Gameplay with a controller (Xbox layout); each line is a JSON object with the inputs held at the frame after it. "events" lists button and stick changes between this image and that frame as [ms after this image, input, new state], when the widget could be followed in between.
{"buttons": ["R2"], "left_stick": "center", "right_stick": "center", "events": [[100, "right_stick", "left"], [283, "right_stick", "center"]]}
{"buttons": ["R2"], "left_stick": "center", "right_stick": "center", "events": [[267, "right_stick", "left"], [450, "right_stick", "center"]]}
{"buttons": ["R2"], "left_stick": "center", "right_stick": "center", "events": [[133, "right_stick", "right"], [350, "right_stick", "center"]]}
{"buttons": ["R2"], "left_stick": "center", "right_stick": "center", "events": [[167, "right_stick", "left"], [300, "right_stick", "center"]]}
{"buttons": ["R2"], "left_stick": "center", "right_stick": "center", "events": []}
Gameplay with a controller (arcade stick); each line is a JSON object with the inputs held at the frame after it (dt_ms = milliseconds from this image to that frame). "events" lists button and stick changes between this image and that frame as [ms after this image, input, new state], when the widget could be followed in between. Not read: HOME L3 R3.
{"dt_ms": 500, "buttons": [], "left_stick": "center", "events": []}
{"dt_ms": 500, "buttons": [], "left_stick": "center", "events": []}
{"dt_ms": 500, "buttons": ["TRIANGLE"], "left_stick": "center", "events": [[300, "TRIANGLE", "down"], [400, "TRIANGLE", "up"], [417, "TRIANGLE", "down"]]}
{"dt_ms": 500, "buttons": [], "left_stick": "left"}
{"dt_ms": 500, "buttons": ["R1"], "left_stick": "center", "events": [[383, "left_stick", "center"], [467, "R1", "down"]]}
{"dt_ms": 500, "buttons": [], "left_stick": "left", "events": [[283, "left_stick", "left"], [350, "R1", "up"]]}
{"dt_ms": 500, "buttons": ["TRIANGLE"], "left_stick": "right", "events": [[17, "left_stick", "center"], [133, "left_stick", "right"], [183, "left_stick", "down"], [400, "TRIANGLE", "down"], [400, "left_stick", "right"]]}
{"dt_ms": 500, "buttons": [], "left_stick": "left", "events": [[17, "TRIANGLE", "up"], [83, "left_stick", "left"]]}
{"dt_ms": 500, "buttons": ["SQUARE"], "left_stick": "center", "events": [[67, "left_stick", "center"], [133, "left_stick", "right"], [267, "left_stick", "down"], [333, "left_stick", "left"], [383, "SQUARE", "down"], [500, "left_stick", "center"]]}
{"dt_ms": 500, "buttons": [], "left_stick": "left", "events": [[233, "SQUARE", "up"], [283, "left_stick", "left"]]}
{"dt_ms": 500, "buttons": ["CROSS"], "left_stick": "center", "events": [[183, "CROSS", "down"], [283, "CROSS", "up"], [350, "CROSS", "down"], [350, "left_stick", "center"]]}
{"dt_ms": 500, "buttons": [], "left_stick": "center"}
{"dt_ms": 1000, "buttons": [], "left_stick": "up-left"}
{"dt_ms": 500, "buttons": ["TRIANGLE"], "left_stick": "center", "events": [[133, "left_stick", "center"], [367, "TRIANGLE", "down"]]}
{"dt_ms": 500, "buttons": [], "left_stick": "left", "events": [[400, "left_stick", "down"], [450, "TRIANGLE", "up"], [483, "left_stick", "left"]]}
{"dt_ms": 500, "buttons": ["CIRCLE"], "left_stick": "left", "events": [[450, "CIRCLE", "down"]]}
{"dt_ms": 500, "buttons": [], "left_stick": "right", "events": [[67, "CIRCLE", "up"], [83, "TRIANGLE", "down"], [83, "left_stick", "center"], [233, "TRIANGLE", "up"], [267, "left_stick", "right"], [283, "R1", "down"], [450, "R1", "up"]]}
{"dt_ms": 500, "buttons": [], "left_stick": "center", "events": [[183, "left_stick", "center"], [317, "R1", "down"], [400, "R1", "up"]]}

-*-

What to do: Read the data above and count the lines that include "after". Answer only with the count.

Response: 2